Task Force study calls on councils to prioritise place leadership: ‘Place Leadership in English Local Authorities’

The High Streets Task Force has released a new report, ‘Place Leadership in English Local Authorities: a critical success factor in vital and viable high streets’, drawing on the experience of successful place leaders.

… successful leaders of town centre transformation share common traits…

The High Street Task Force writes:

A significant new research study has found that successful leaders of town centre transformation share common traits and that new approaches are needed to recruit and train place leaders.

Place Leadership in English Local Authorities’ also finds that nurturing collaboration and collective action has been critical to places and councils that have delivered successful high streets, while overcoming organisational barriers such as cultures that are not conducive to partnership working, or an over-reliance on commissioning masterplans and consultants.

The report by the High Streets Task Force examines the role of local authority leaders in locations with successful track records of high street regeneration. Lead author and Task Force Director, Matthew Colledge FIPM, interviewed senior figures including former Chief Executive of Stockton Council, Neil Schneider, Cllr Mike Jones of Cheshire West and Chester Council, and, Michelle Sacks, Deputy Chief Executive of South and East Lincolnshire Councils Partnership.

Raising awareness of place leadership

The first of three recommendations from the new report states that the profile of place leadership needs to be raised within local authorities.

The report’s authors say:

“Place leadership is not just desirable for local authority leaders, it is essential. Place leadership must be recognised as a key part of the council leadership function.”

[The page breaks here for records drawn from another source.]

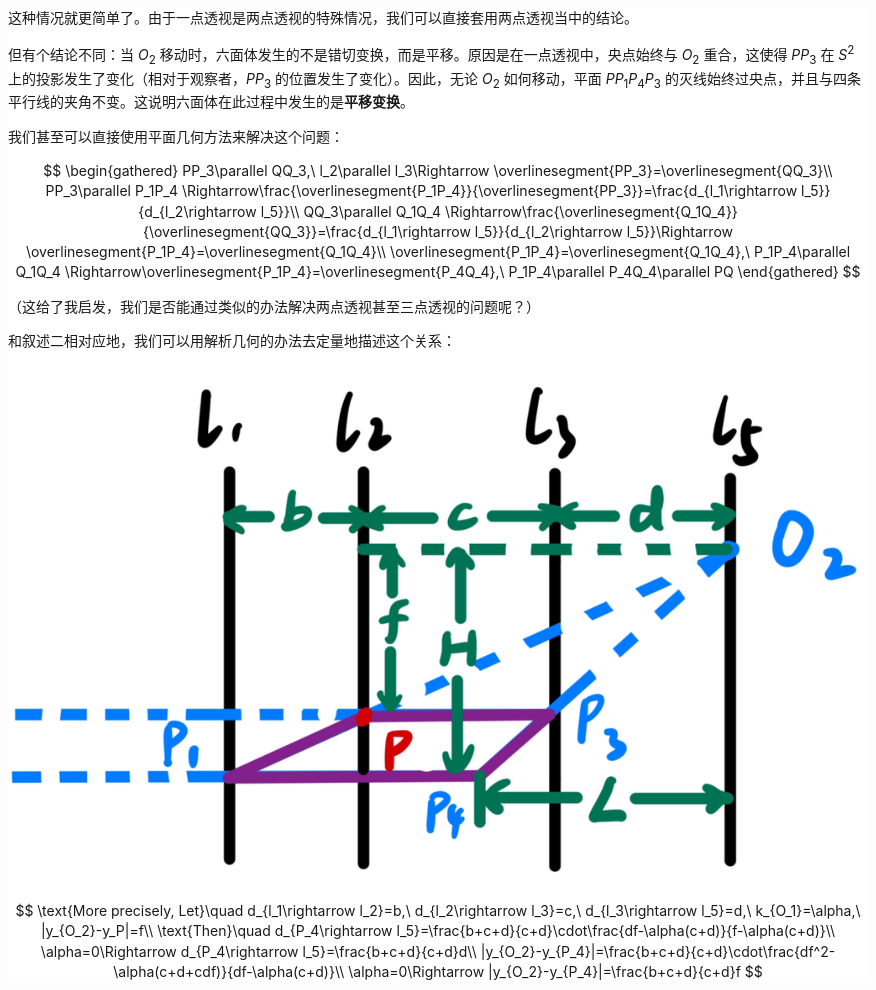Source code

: 这种情况就更简单了。由于一点透视是两点透视的特殊情况，我们可以直接套用两点透视当中的结论。

但有个结论不同：当 $O_2$ 移动时，六面体发生的不是错切变换，而是平移。原因是在一点透视中，央点始终与 $O_2$ 重合，这使得 $PP_3$ 在 $S^2$ 上的投影发生了变化（相对于观察者，$PP_3$ 的位置发生了变化）。因此，无论 $O_2$ 如何移动，平面 $PP_1P_4P_3$ 的灭线始终过央点，并且与四条平行线的夹角不变。这说明六面体在此过程中发生的是**平移变换**。

我们甚至可以直接使用平面几何方法来解决这个问题：

$$
\begin{gathered}
PP_3\parallel QQ_3,\ l_2\parallel l_3\Rightarrow \overlinesegment{PP_3}=\overlinesegment{QQ_3}\\
PP_3\parallel P_1P_4 \Rightarrow\frac{\overlinesegment{P_1P_4}}{\overlinesegment{PP_3}}=\frac{d_{l_1\rightarrow l_5}}{d_{l_2\rightarrow l_5}}\\
QQ_3\parallel Q_1Q_4 \Rightarrow\frac{\overlinesegment{Q_1Q_4}}{\overlinesegment{QQ_3}}=\frac{d_{l_1\rightarrow l_5}}{d_{l_2\rightarrow l_5}}\Rightarrow \overlinesegment{P_1P_4}=\overlinesegment{Q_1Q_4}\\
\overlinesegment{P_1P_4}=\overlinesegment{Q_1Q_4},\ P_1P_4\parallel Q_1Q_4 \Rightarrow\overlinesegment{P_1P_4}=\overlinesegment{P_4Q_4},\ P_1P_4\parallel P_4Q_4\parallel PQ
\end{gathered}
$$

（这给了我启发，我们是否能通过类似的办法解决两点透视甚至三点透视的问题呢？）

和叙述二相对应地，我们可以用解析几何的办法去定量地描述这个关系：

![](Math-1/image_ci4BZ6bKFS.png)

$$
\text{More precisely, Let}\quad d_{l_1\rightarrow l_2}=b,\ d_{l_2\rightarrow l_3}=c,\ d_{l_3\rightarrow l_5}=d,\ k_{O_1}=\alpha,\ |y_{O_2}-y_P|=f\\
\text{Then}\quad d_{P_4\rightarrow l_5}=\frac{b+c+d}{c+d}\cdot\frac{df-\alpha(c+d)}{f-\alpha(c+d)}\\
\alpha=0\Rightarrow d_{P_4\rightarrow l_5}=\frac{b+c+d}{c+d}d\\
|y_{O_2}-y_{P_4}|=\frac{b+c+d}{c+d}\cdot\frac{df^2-\alpha(c+d+cdf)}{df-\alpha(c+d)}\\
\alpha=0\Rightarrow |y_{O_2}-y_{P_4}|=\frac{b+c+d}{c+d}f
$$
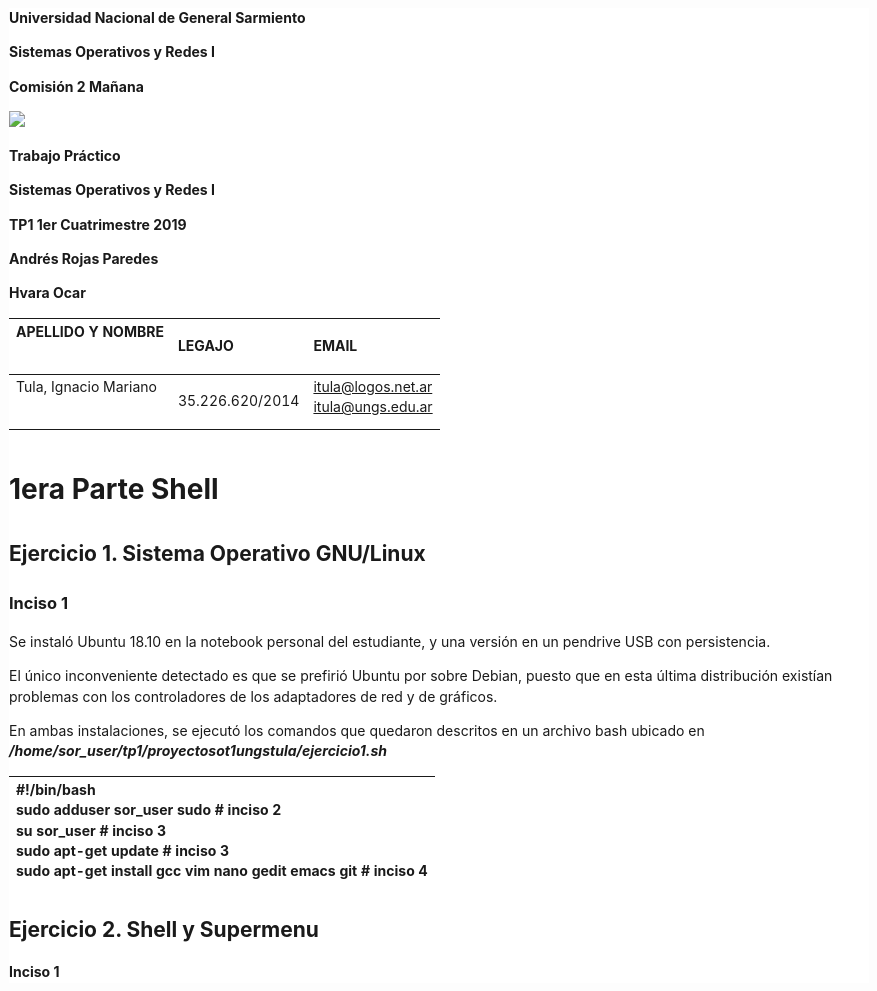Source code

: ﻿


**Universidad Nacional de General Sarmiento**


**Sistemas Operativos y Redes I**

**Comisión 2 Mañana**


![](Aspose.Words.0dda17db-1f40-446c-8e6d-2916bdcd691e.001.png)



**Trabajo Práctico**


**Sistemas Operativos y Redes I**

**TP1 1er Cuatrimestre 2019**


**Andrés Rojas Paredes**

**Hvara Ocar**



|**APELLIDO Y NOMBRE**|<p>**LEGAJO**</p><p>		</p>|<p>**EMAIL**</p><p>		</p>|
| :- | :- | :- |
|Tula, Ignacio Mariano|<p>35.226.620/2014</p><p></p>|itula@logos.net.ar<br>itula@ungs.edu.ar|



**1era Parte
Shell**
============
## **Ejercicio 1. Sistema Operativo GNU/Linux**
### Inciso 1

Se instaló Ubuntu 18.10 en la notebook personal del estudiante, y una versión en un pendrive USB con persistencia.

El único inconveniente detectado es que se prefirió Ubuntu por sobre Debian, puesto que en esta última distribución existían problemas con los controladores de los adaptadores de red y de gráficos.

En ambas instalaciones, se ejecutó los comandos que quedaron descritos en un archivo bash ubicado en ***/home/sor\_user/tp1/proyectosot1ungstula/ejercicio1.sh***




|#!/bin/bash                                                                    <br>sudo adduser sor\_user sudo                        # inciso 2<br>su sor\_user                                       # inciso 3                          <br>sudo apt-get update                               # inciso 3                                                    <br>sudo apt-get install gcc vim nano gedit emacs git # inciso 4|
| :- |
## **Ejercicio 2. Shell y Supermenu**

**Inciso 1**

“Ideally, council leaders or CEOs should also be place leaders, but the study shows that place leaders can operate at any senior level of council. When they are not the leader or CEO, it is important that they are recognised and supported from these offices.”

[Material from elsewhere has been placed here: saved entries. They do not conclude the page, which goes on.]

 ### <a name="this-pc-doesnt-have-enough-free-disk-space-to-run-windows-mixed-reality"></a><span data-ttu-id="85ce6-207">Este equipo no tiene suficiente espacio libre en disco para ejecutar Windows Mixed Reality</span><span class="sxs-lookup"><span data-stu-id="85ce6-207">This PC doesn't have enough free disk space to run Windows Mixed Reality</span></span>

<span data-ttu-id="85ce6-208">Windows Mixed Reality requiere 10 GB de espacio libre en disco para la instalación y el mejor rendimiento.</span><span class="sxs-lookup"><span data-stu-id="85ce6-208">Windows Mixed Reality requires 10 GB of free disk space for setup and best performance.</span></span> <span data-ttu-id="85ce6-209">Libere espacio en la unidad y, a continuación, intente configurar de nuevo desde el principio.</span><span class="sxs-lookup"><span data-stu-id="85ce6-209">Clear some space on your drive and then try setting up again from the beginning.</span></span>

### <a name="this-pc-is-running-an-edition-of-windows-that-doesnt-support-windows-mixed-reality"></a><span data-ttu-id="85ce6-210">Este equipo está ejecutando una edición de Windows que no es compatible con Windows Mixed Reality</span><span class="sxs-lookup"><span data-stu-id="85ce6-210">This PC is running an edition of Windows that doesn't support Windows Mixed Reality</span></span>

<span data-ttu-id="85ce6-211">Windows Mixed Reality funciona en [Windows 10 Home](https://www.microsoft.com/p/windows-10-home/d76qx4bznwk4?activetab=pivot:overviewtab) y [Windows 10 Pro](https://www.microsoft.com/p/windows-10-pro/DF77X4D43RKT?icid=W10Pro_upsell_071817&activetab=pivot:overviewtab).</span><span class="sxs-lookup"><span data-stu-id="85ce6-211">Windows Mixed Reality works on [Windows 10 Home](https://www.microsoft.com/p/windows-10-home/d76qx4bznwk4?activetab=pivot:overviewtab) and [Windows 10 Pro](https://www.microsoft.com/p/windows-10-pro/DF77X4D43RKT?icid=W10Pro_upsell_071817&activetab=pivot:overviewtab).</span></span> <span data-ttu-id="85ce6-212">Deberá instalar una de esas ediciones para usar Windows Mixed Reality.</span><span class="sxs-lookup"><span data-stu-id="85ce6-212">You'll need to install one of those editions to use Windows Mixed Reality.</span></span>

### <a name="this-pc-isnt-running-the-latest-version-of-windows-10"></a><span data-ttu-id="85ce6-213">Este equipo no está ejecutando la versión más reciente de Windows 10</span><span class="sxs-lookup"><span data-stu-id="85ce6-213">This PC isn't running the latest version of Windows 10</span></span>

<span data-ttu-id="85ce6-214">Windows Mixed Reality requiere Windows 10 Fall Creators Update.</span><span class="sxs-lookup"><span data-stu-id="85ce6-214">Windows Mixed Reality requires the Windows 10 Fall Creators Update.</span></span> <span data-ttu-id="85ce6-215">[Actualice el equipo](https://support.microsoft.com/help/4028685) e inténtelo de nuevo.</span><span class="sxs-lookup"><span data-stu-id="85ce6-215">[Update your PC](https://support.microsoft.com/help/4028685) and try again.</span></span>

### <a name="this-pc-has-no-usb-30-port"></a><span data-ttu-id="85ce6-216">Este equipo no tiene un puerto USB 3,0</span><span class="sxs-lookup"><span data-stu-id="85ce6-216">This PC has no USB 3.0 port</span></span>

The High Streets Task Force has shared its findings with its own expert body and within government to its commissioners within the Department of Levelling Up, Housing and Communities.

The report’s authors recognise the current resource challenges across local authorities but also highlight leaders’ roles as conveners and developers of local partnerships that must work across institutional boundaries, bringing in external resources, expertise and perspectives that can transform the vitality and viability of any given place.

A ’collaborative cycle’ of place leadership

In addition to interviews with place leaders, the study proposes a new model of place leadership by local authority leaders – a ‘collaborative cycle’ – that combines their formal powers and responsibilities with their informal power to convene effective place based partnerships.  Interestingly, the research highlights that such leaders aren’t only driven by their civic and professional duty to place, but also to their inherent characteristics of   belief, passion and resilance to make change happen in their places.

Whilst some traditional council approaches are adopted in order to provide systematic and structured partnership development, place leaders exhibit encouragement for fresh and creative thinking to drive transformation by more informed means, building trust and relationships with stakeholders aside of the council.

You can download the research report, including the collaborative cycle of place leadership model via the High Streets Task Force resource library.

Barriers to place leadership

Place leaders must also work proactively to overcome barriers to transformation and impact, and the research study identifies six key barriers:

Reticence towards adopting of/ignorance of a place leadership role
Senior officers and/or elected portfolio holders responsible for place often do not see collaborative working and place leadership as their responsibility.

Lazy paternalism and institutional statutory/regulatory/operational drag
An organisational culture of ‘council knows best’ can combine with rehearsed bureaucratic or statutory excuses, blaming regulations or inflexible council processes for inactivity.

Overreliance on masterplans and external consultants
A common response to declining town centres is to commission a master plan or engage consultants rather than develop and support internal place leadership and management capacity and expertise.

Lack of capacity, resource and expertise in place management
Linked to the point above. Place leaders need the support of a professional place management function – they can’t do everything on their own!

Politics
Place decision making can be ‘weaponised’ by politics making a very dysfunctional environment for potential place leaders to operate in.

Negativity/apathy
The barriers for place leadership in local authorities do not just originate from within councils. In some places there is a lot of negativity or just apathy – from traders, or the community, as well as within the local authority.

The authors suggest that where these barriers cannot be overcome, places often default to working within traditional activities and guidelines that are less transformative and centre around process rather than outcomes, such as commissioned plans or even development unconnected to a town or city’s vision.

“If the barriers are too strong and the Collaborative Cycle of Place Leadership too weak, then places do not transform. And if leaders only focus on a part of the cycle, as is often the case where a formal process is the usual way of operating, the cycle is broken, and place-based transformation is not achieved. Instead, we may see more traditional ‘place’ activities being undertaken such as a new masterplan being commissioned, or even a new development built – but often this, by itself, maybe suboptimal compared to what could have been achieved through collaborative working.”

The High Streets Task Force is working with over 150 local authorities across England, providing support and advice to help transform local high streets. It will be reporting impact and case studies from this work throughout 2023 and 2024, when the programme will end.